The card, as you can see, is dated 2011. June left us in 2017. The last time I saw her was a month or so before she died. A very wonderful voice actress named Julie Nathanson wanted to meet her and to tell her what an inspiration and pioneer she was. Today, there are an awful lot of women making what are sometimes very good careers in Voiceover…but June worked just about every day back when there weren’t many ladies in that profession. You can see the shaky signature of one of the others on the card: Lucille Bliss, who among other characters was the voice of Smurfette on The Smurfs and way before that, the voice of Crusader Rabbit. Lucille died in 2016.
I knew June for along time and attended so many birthday parties for her that I don’t remember when and where I signed this card…with a pen that was obviously running out of ink. One party for June I remember well was not a birthday celebration, just one of many tributes. It was on June 17, 1994 at the Beverly Garland Hotel out in the valley. Everyone in the animation community was in one big ballroom but almost all of us were ducking over to another room where there was a TV set. On that TV set was live coverage of the L.A. Police Department chasing a white Bronco with O.J. Simpson in it. Even June was more interested in that than in her party.

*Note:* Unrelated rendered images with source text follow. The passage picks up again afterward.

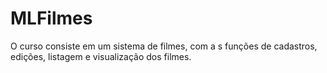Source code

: # MLFilmes
O curso consiste em um sistema de filmes, com a s funções de cadastros, edições, listagem e visualização dos filmes.

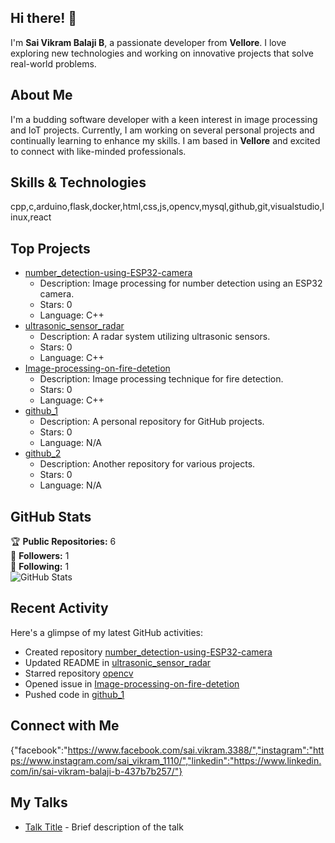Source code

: ## Hi there! 👋

I'm **Sai Vikram Balaji B**, a passionate developer from **Vellore**. I love exploring new technologies and working on innovative projects that solve real-world problems.

## About Me

I'm a budding software developer with a keen interest in image processing and IoT projects. Currently, I am working on several personal projects and continually learning to enhance my skills. I am based in **Vellore** and excited to connect with like-minded professionals.

## Skills & Technologies

cpp,c,arduino,flask,docker,html,css,js,opencv,mysql,github,git,visualstudio,linux,react

## Top Projects

- [number_detection-using-ESP32-camera](https://github.com/SaiVikramBalaji2004/number_detection-using-ESP32-camera)
  - Description: Image processing for number detection using an ESP32 camera.
  - Stars: 0
  - Language: C++  
- [ultrasonic_sensor_radar](https://github.com/SaiVikramBalaji2004/ultrasonic_sensor_radar)
  - Description: A radar system utilizing ultrasonic sensors.
  - Stars: 0
  - Language: C++  
- [Image-processing-on-fire-detetion](https://github.com/SaiVikramBalaji2004/Image-processing-on-fire-detetion)
  - Description: Image processing technique for fire detection.
  - Stars: 0
  - Language: C++  
- [github_1](https://github.com/SaiVikramBalaji2004/github_1)
  - Description: A personal repository for GitHub projects.
  - Stars: 0
  - Language: N/A  
- [github_2](https://github.com/SaiVikramBalaji2004/github_2)
  - Description: Another repository for various projects.
  - Stars: 0
  - Language: N/A

## GitHub Stats

🏆 **Public Repositories:** 6  
👥 **Followers:** 1  
👤 **Following:** 1  
![GitHub Stats](https://github-readme-stats.vercel.app/api?username=SaiVikramBalaji2004&show_icons=true&theme=radical)

## Recent Activity

Here's a glimpse of my latest GitHub activities:  
- Created repository [number_detection-using-ESP32-camera](https://github.com/SaiVikramBalaji2004/number_detection-using-ESP32-camera)  
- Updated README in [ultrasonic_sensor_radar](https://github.com/SaiVikramBalaji2004/ultrasonic_sensor_radar)  
- Starred repository [opencv](https://github.com/opencv/opencv)  
- Opened issue in [Image-processing-on-fire-detetion](https://github.com/SaiVikramBalaji2004/Image-processing-on-fire-detetion)  
- Pushed code in [github_1](https://github.com/SaiVikramBalaji2004/github_1)

## Connect with Me

{"facebook":"https://www.facebook.com/sai.vikram.3388/","instagram":"https://www.instagram.com/sai_vikram_1110/","linkedin":"https://www.linkedin.com/in/sai-vikram-balaji-b-437b7b257/"}

## My Talks

- [Talk Title](link-to-talk) - Brief description of the talk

Getting back to that last visit with June: Julie and I met for lunch out in Woodland Hills, then I drove us to June’s home where she’d lived since, I believe, the fifties. It was like a museum with artifacts of her career. To find a place to sit, you had to move huge stuffed Bullwinkle or Rocky dolls. June was confined to a wheelchair and was getting loving care from her friend/driver/historian Dave Nimitz. She was not working and was very unhappy not to be working but delighted to meet Julie, who said all the right things.
Almost a year to the day after June passed, we filled the Motion Picture Academy Theater with a Who’s Who of the animation business and there, other people said all the right things. She was most beloved and respected and I wrote about that night here. If you click over there, you can see a larger version of the above photo and see a list of all the important ladies now in the voice biz because June kicked open the door for others. I miss her so I was glad to come across the card and be reminded of who she was and all she meant to us. A lot there to think about.